[Your assignment] Of the entries below, return exactly those lines that fall between the one containing "Maîtriser l’art de la délégation et de" and the one containing "24.761 votos (40,99%). Le sigue PSOE que", the two end lines included.

[Available records]
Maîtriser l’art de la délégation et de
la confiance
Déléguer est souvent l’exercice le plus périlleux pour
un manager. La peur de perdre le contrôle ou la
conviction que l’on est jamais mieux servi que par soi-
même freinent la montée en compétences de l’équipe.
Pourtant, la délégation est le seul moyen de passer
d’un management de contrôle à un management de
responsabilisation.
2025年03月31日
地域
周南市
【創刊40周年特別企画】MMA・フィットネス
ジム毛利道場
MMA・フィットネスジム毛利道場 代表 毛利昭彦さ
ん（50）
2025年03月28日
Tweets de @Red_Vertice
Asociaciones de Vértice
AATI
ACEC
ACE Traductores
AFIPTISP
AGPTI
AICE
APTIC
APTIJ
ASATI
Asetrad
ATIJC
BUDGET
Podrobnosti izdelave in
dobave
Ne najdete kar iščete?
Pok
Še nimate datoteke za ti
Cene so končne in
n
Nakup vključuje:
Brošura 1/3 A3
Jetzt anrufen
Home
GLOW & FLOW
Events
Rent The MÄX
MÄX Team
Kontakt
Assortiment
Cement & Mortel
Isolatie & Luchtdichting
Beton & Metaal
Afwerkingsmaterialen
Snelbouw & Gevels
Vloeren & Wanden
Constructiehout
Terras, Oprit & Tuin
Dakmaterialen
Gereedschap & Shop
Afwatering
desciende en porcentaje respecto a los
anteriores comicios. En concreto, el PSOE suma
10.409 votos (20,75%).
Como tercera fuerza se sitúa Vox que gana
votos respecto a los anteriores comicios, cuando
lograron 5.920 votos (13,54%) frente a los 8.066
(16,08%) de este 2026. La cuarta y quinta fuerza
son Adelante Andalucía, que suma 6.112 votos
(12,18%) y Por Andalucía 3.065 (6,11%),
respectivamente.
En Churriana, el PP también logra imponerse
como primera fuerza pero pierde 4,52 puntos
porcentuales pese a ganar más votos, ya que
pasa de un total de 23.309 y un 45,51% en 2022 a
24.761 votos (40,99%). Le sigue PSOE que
==
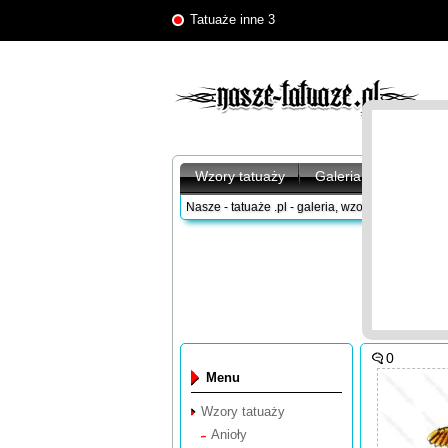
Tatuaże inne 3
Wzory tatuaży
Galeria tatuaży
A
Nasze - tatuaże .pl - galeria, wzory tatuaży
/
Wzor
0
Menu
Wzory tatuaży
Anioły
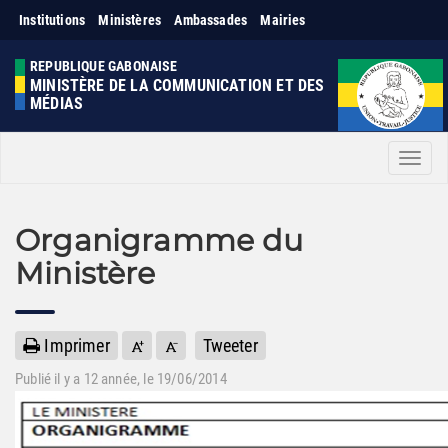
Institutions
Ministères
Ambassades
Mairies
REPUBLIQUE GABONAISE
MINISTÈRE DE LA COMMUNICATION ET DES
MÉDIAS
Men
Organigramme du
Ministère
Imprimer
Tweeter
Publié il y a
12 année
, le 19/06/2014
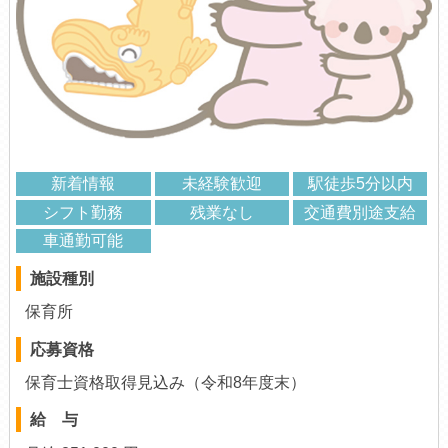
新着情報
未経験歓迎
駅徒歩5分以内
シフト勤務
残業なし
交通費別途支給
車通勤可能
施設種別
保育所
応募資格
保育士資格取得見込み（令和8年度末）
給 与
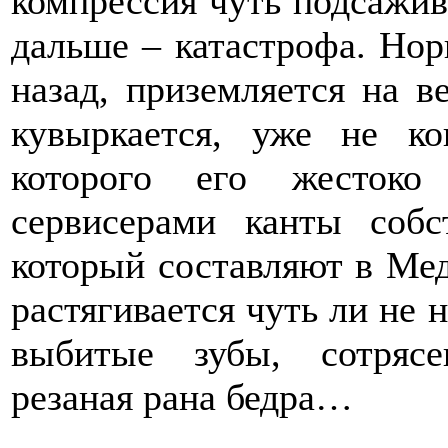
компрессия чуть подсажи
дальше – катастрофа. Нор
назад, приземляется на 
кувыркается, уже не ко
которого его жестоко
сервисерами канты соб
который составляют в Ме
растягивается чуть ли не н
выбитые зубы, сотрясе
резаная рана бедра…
* * *
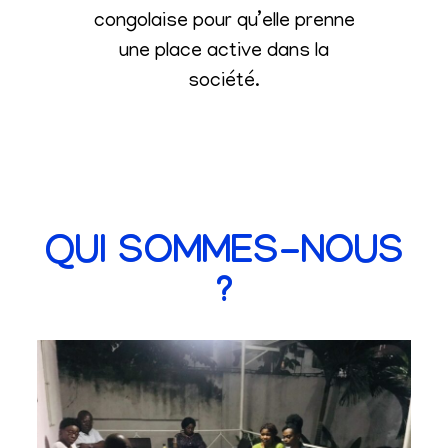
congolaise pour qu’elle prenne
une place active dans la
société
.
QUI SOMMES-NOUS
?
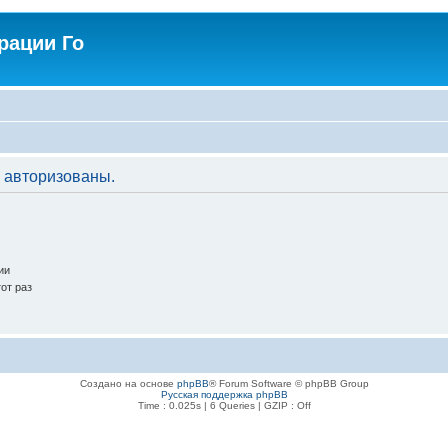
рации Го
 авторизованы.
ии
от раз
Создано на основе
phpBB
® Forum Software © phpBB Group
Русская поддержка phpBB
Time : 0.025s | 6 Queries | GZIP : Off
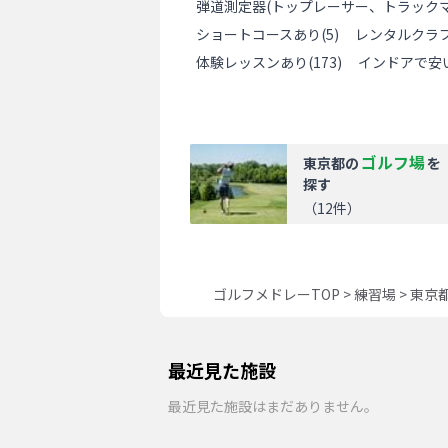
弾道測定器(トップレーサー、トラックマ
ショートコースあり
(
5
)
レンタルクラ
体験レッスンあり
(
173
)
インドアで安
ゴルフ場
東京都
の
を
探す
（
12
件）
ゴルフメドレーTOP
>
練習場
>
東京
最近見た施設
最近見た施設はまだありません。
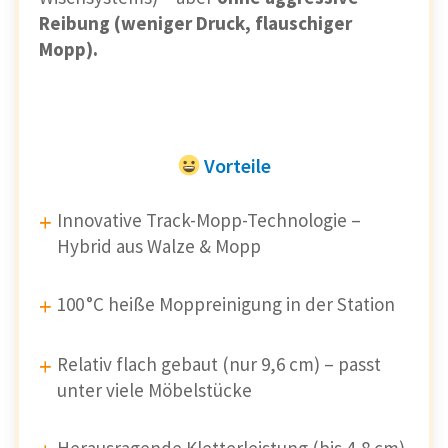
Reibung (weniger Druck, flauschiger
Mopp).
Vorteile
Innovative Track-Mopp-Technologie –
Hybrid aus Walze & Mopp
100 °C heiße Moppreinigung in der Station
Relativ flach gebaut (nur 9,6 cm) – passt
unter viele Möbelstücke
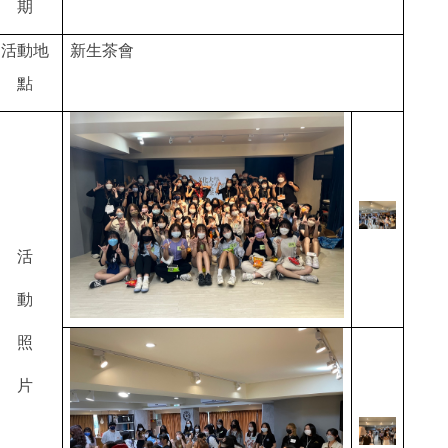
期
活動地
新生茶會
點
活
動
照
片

[Exercise answer]
Maîtriser l’art de la délégation et de
la confiance
Déléguer est souvent l’exercice le plus périlleux pour
un manager. La peur de perdre le contrôle ou la
conviction que l’on est jamais mieux servi que par soi-
même freinent la montée en compétences de l’équipe.
Pourtant, la délégation est le seul moyen de passer
d’un management de contrôle à un management de
responsabilisation.
2025年03月31日
地域
周南市
【創刊40周年特別企画】MMA・フィットネス
ジム毛利道場
MMA・フィットネスジム毛利道場 代表 毛利昭彦さ
ん（50）
2025年03月28日
Tweets de @Red_Vertice
Asociaciones de Vértice
AATI
ACEC
ACE Traductores
AFIPTISP
AGPTI
AICE
APTIC
APTIJ
ASATI
Asetrad
ATIJC
BUDGET
Podrobnosti izdelave in
dobave
Ne najdete kar iščete?
Pok
Še nimate datoteke za ti
Cene so končne in
n
Nakup vključuje:
Brošura 1/3 A3
Jetzt anrufen
Home
GLOW & FLOW
Events
Rent The MÄX
MÄX Team
Kontakt
Assortiment
Cement & Mortel
Isolatie & Luchtdichting
Beton & Metaal
Afwerkingsmaterialen
Snelbouw & Gevels
Vloeren & Wanden
Constructiehout
Terras, Oprit & Tuin
Dakmaterialen
Gereedschap & Shop
Afwatering
desciende en porcentaje respecto a los
anteriores comicios. En concreto, el PSOE suma
10.409 votos (20,75%).
Como tercera fuerza se sitúa Vox que gana
votos respecto a los anteriores comicios, cuando
lograron 5.920 votos (13,54%) frente a los 8.066
(16,08%) de este 2026. La cuarta y quinta fuerza
son Adelante Andalucía, que suma 6.112 votos
(12,18%) y Por Andalucía 3.065 (6,11%),
respectivamente.
En Churriana, el PP también logra imponerse
como primera fuerza pero pierde 4,52 puntos
porcentuales pese a ganar más votos, ya que
pasa de un total de 23.309 y un 45,51% en 2022 a
24.761 votos (40,99%). Le sigue PSOE que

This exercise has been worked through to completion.